I may or may not know what I'm doing.
2022-09-21
Note: Course experiences
This is part of a 5-part series on the upper year experience at the University of Waterloo.
Today’s topic will be on 3A. I will talk about each individual 3A course experience.
This term is the workload-heaviest term I have taken in my undergraduate career (so far). 5 labs is not a fun time. This is caused by the 3A elective slot being swapped with the 2B ECE 298 lab course as the ECE department delayed ECE 298 in the hope that it would be in-person (it did not end up being in-person). Normally, this term has the first elective slot (choices!).
Courses:
Difficulty: (Hard) ECE 318 > ECE 350 > ECE 327 > ECE 298 > ECE 380 (Easy)
Interest: (Cool) ECE 327 = ECE 350 > ECE 380 > ECE 298 > ECE 318 (Tedious)

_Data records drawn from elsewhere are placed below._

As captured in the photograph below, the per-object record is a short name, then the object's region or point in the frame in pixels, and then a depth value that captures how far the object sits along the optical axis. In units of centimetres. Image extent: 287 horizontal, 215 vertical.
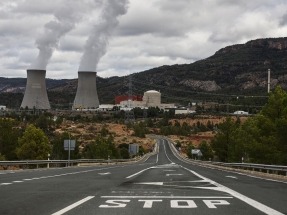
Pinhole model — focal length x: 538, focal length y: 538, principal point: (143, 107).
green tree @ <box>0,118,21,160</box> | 8188
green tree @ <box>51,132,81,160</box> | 8669
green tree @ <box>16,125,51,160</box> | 7644
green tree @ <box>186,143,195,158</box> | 11895
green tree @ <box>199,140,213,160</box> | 10900
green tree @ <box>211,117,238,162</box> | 8825
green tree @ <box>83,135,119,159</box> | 9112
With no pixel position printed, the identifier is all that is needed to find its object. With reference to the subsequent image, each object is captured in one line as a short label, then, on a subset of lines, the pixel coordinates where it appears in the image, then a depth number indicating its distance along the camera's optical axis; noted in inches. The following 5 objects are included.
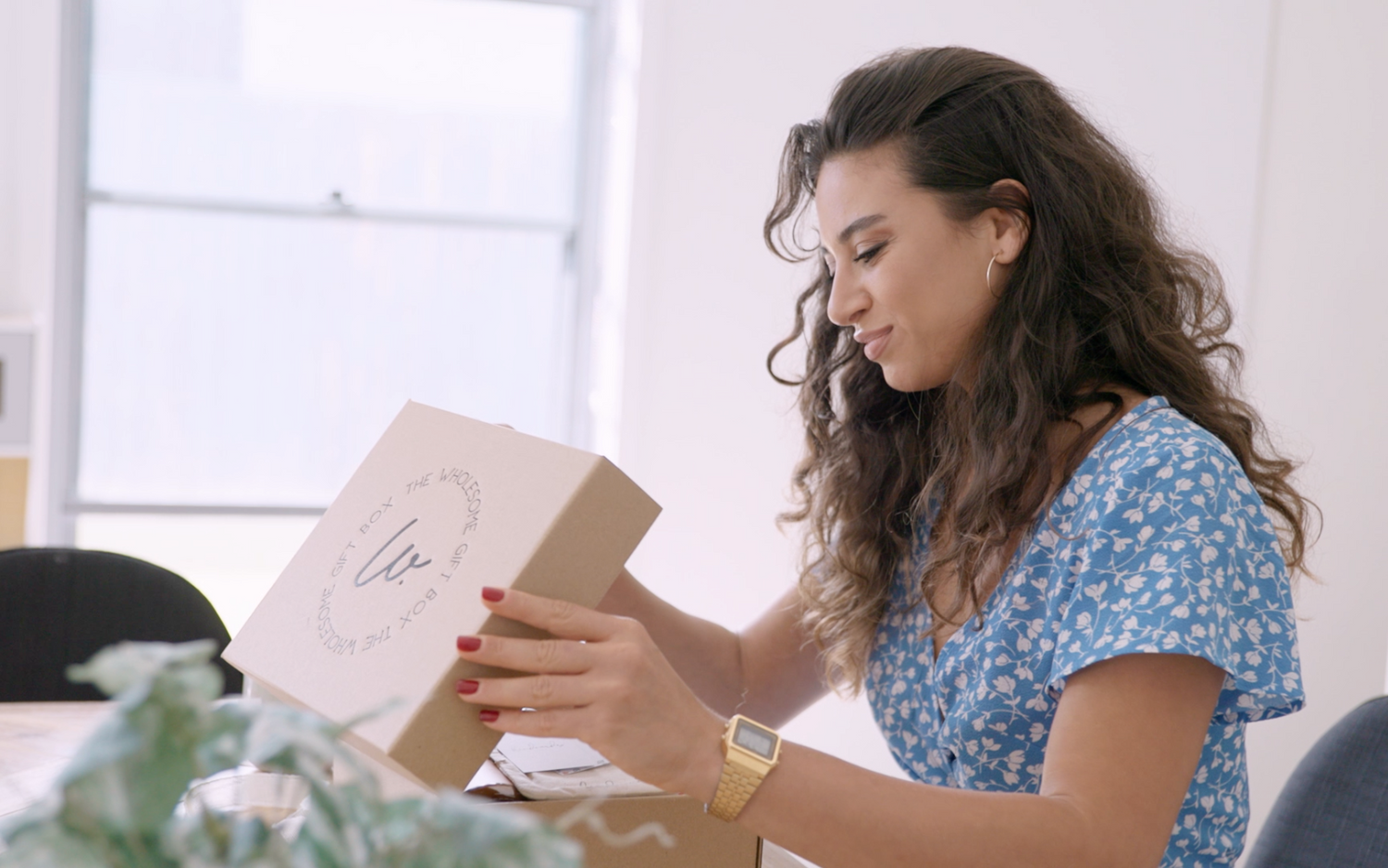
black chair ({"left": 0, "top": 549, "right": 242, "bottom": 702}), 55.9
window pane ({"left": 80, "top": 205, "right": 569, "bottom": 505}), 113.3
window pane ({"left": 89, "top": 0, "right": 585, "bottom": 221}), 110.1
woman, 32.7
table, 36.8
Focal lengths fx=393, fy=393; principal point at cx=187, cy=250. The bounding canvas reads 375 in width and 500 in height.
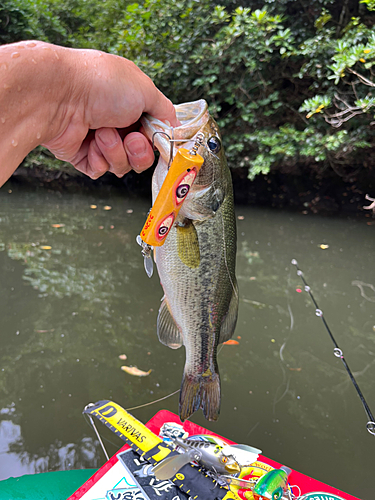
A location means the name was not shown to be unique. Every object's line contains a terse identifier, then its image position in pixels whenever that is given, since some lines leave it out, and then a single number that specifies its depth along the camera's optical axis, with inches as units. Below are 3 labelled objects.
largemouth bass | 13.8
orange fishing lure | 11.1
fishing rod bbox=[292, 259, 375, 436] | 15.7
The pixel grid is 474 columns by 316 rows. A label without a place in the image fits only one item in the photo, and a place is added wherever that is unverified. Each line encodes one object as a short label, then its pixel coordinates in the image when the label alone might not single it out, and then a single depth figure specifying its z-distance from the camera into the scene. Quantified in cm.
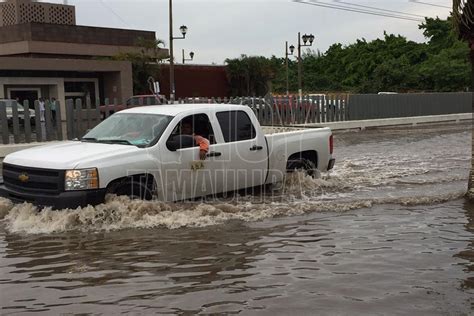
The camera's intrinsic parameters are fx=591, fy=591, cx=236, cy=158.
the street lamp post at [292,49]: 4307
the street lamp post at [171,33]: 3072
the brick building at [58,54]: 3481
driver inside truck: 811
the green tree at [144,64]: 4166
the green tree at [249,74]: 4853
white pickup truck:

Disclaimer: The above two scales are relative, not absolute.
Note: The ECE department swapped ECE 298 with the 3A elective. Therefore I took ECE 298 this term and ECE 206 as my elective in 2B.
PCB.
This is THE course of the term. It was supposed to be a 0.25 credit lab course but was definitely as much work as a full course. Term project that involves prototyping some hardware, low-level firmware to run it, and then putting it all together on a PCB.
With the computer congestion (we had to use software that was only available on the lab computers) and cumulative labs, this course was terribly run. Additionally, there was not enough instructional support, so a bunch of Piazza questions were left unanswered and there was much confusion with requirements.

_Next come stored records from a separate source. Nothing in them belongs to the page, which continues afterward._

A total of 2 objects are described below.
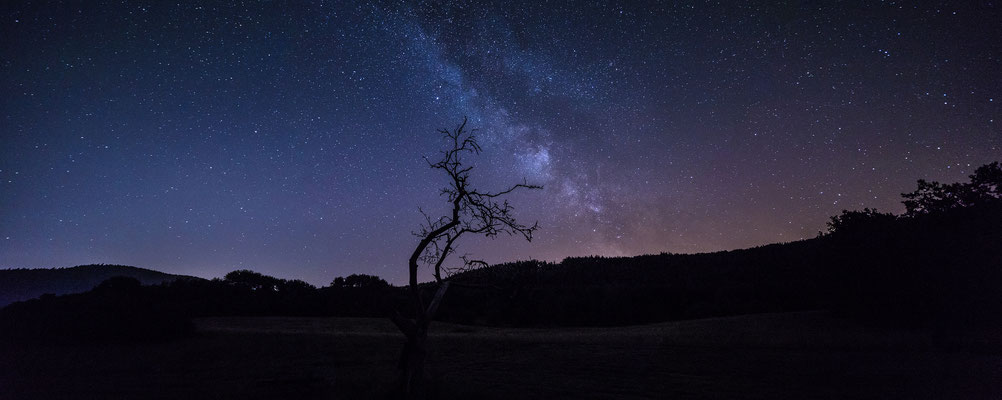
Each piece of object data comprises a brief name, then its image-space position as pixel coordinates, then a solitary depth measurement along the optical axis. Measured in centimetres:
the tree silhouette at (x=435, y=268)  891
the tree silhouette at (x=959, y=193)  2372
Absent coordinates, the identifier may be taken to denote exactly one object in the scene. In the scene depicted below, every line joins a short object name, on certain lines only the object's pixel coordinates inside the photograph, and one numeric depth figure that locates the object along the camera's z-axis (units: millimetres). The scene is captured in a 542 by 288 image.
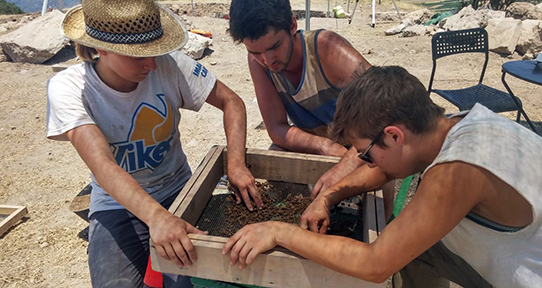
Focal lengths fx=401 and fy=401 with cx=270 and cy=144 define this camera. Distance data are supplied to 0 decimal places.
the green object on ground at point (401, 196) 2262
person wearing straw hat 1781
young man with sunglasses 1302
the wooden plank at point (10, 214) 3479
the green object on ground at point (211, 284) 1504
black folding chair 4617
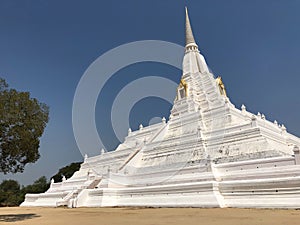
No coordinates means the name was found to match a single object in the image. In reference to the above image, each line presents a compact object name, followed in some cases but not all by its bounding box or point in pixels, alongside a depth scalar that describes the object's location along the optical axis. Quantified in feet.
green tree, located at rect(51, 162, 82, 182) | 196.69
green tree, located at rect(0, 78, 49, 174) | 45.89
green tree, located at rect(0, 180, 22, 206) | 155.12
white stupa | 53.21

Between the transmitter and receiver.
This is THE course of the term. I did not understand the content, but the TA notes saved me. The professor was horrible and killed any interest I had in communication systems.
Because ECE 318 labs were online we were forced to use a crappy simulator, but it was just following instructions.
FPGAs and similar.
Really fun course where we developed non-traditional data-driven hardware, and shows how CPUs are just a subset of possible hardware styles. Unfortunately, most of the lecture videos got removed so I can’t access them anymore.

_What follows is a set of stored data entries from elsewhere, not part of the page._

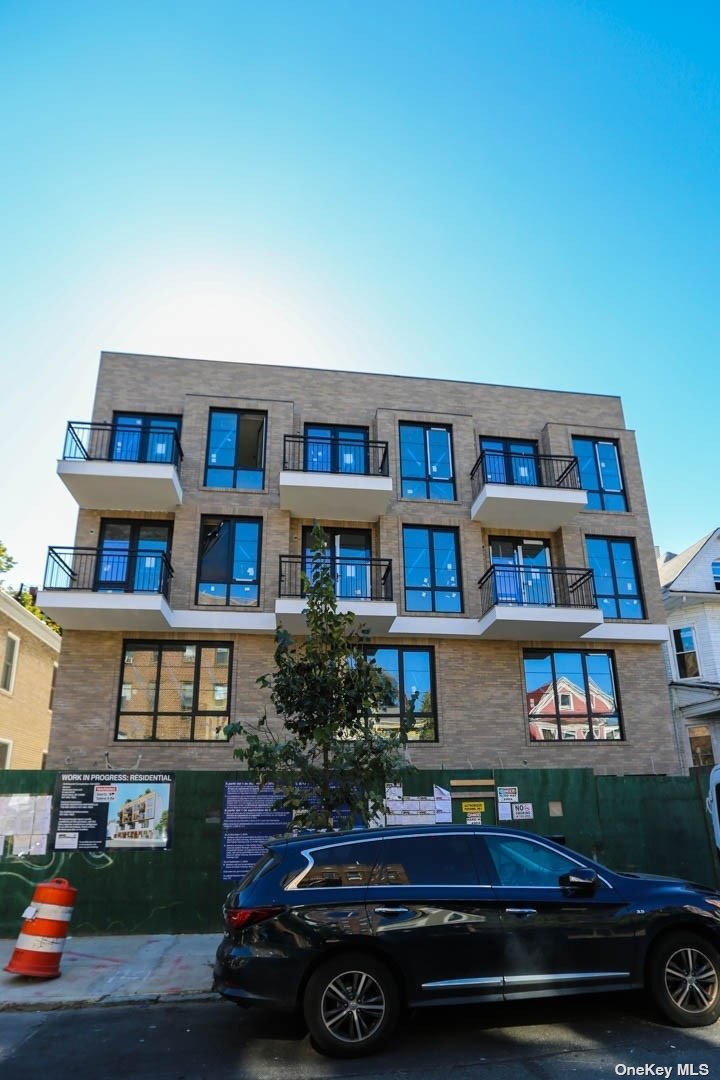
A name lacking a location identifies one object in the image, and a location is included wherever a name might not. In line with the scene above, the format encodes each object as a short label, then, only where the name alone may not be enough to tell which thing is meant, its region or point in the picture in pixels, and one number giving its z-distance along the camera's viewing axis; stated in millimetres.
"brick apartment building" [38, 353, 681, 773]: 14992
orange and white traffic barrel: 7766
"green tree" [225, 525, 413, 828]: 8492
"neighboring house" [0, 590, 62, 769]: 19484
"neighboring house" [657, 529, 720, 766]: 21266
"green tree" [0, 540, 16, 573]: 28891
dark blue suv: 5355
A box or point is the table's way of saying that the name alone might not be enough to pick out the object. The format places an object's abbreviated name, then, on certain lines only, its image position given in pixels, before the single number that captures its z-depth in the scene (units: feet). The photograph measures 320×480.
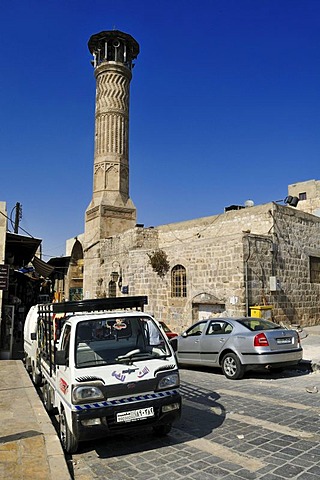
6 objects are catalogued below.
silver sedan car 26.96
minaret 88.07
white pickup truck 14.03
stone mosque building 48.14
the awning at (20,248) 43.36
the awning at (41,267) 70.59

The ECE 327 labs led up to implementing a matrix multiplier using a systolic array.
Kernel.
This course was also pretty close to being THE course of the term.
The nitty-gritty of what really goes on when allocating memory, scheduling threads/processes to run, locks, and all the low-level code that’s barely above the assembly and hardware.
The content was fine, but the ECE 350 labs take an enormous amount of time and energy, possibly the most intense workload I have experienced in my undergraduate career.
My group spent 60 man-hours on the first lab and it got worse from there, especially since it was online so groups couldn’t bounce ideas off each other. You will learn that comprehensive test suites take a huge amount of effort and debugging is a massive pain when your program jumps all over the place for no apparent reason. It’s worse than ECE 252.
Feedback.
Straightforward course with plenty of block diagrams and determining how systems behave (stability, overshoot, settling time, etc.) when changing their scalar factors. However, memorizing all the rules (root locus, Nyquist, etc.) was a pain.
ECE 105 content makes a surprise comeback in test 1, enjoy!
ECE 380 labs were about using MATLAB to simulate control systems. Apparently, the in-person labs are using a real physical system, which is a pain.
The important information to take away is 3A courses.